Salimos de la casa de la piscina y nos encaminamos hacia la soleada planicie de hierba donde había visto a Jack lanzando pelotas de golf. Estábamos en la terraza que quedaba debajo de la casa y las sombras se inclinaban delante de nosotros mientras andábamos por la hierba.

—¿Cómo se siente? Parece relajado —dije.

—Estaré bien cuando lleguen. Ya sabe cómo son estas cosas. Las fantasías siempre son más extrañas que la realidad.

—¿Qué imagina?

Sonrió brevemente.

—No tengo ni idea.

—Bueno, sea lo que sea, espero que consiga lo que quiere.

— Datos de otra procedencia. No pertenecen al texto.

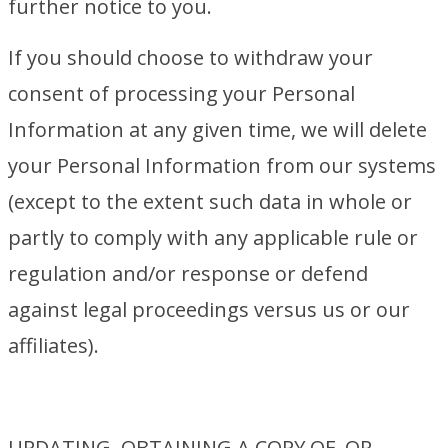
further notice to you.
If you should choose to withdraw your
consent of processing your Personal
Information at any given time, we will delete
your Personal Information from our systems
(except to the extent such data in whole or
partly to comply with any applicable rule or
regulation and/or response or defend
against legal proceedings versus us or our
affiliates).
UPDATING, OBTAINING A COPY OF, OR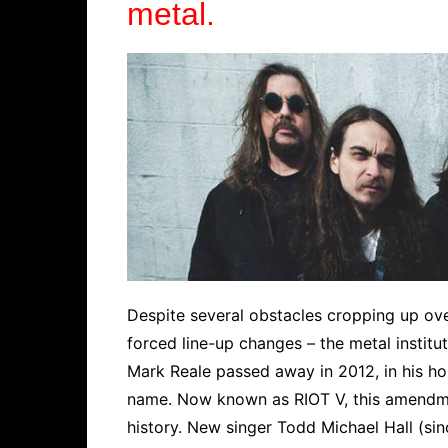
metal.
Despite several obstacles cropping up ove
forced line-up changes – the metal institut
Mark Reale passed away in 2012, in his h
name. Now known as RIOT V, this amendment
history. New singer Todd Michael Hall (sin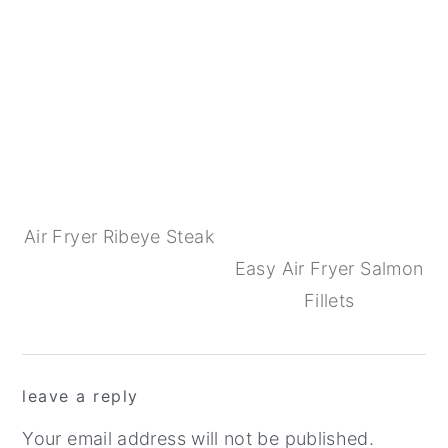
Air Fryer Ribeye Steak
Easy Air Fryer Salmon
Fillets
Reader
leave a reply
Interactions
Your email address will not be published.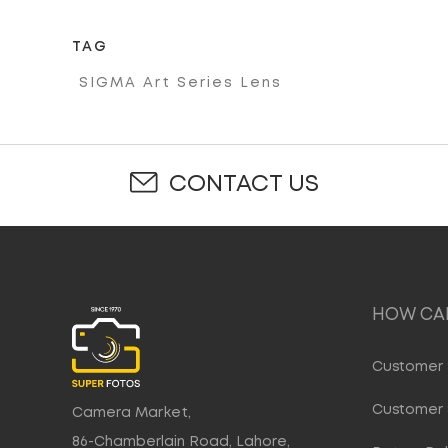
TAG
SIGMA Art Series Lens
CONTACT US
HOW CAN
Customer 
Customer 
Camera Market,
86-Chamberlain Road, Lahore,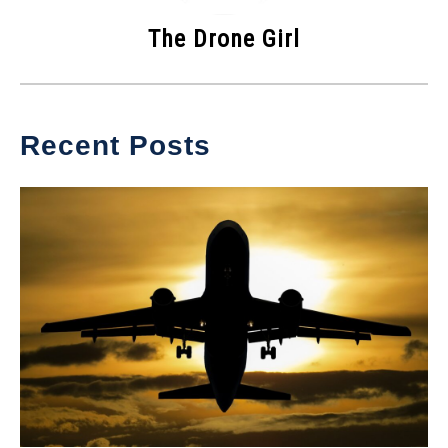
The Drone Girl
Recent Posts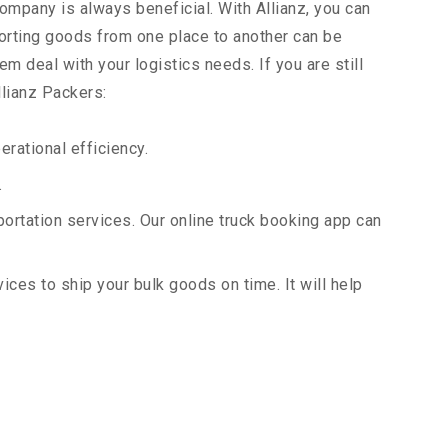
company is always beneficial. With Allianz, you can
orting goods from one place to another can be
m deal with your logistics needs. If you are still
llianz Packers:
rational efficiency.
.
portation services. Our online truck booking app can
vices to ship your bulk goods on time. It will help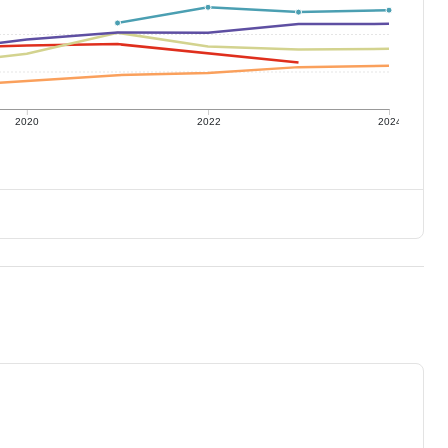
2020
2022
2024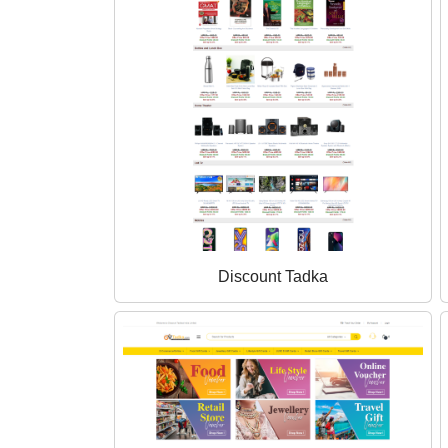
Discount Tadka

—Yo también, aunque ¿qué importancia puede tener a la larga? No puedes esconderte de Dios y esa es la cuestión —dijo—. Durante mucho tiempo he ido por el mal camino, pero ya he dado media vuelta y voy en sentido contrario. En algún momento me reencontraré con mi pasado y haré las paces.

Ya estábamos otra vez en la puerta de la casa.

—Será mejor que me vaya —dije—. Ya me contará cómo ha ido todo.

—Irá bien.

—Seguro, pero tengo curiosidad.

Mientras subía al coche y giraba la llave de contacto, lo vi dirigirse hacia la puerta principal con la mochila. Agité la mano al pasar y lo observé por el espejo retrovisor al enfilar el camino del garaje. Tomé la curva y quedó fuera de mi vista. Me resulta doloroso recordarlo retrospectivamente. Guy Malek estaba condenado y yo lo había dejado en manos del enemigo. Al cruzar la verja vi un coche que se aproximaba. Conducía Bennet. Le dirigí una sonrisa de compromiso y lo saludé con la mano. Me miró un momento y apartó la vista.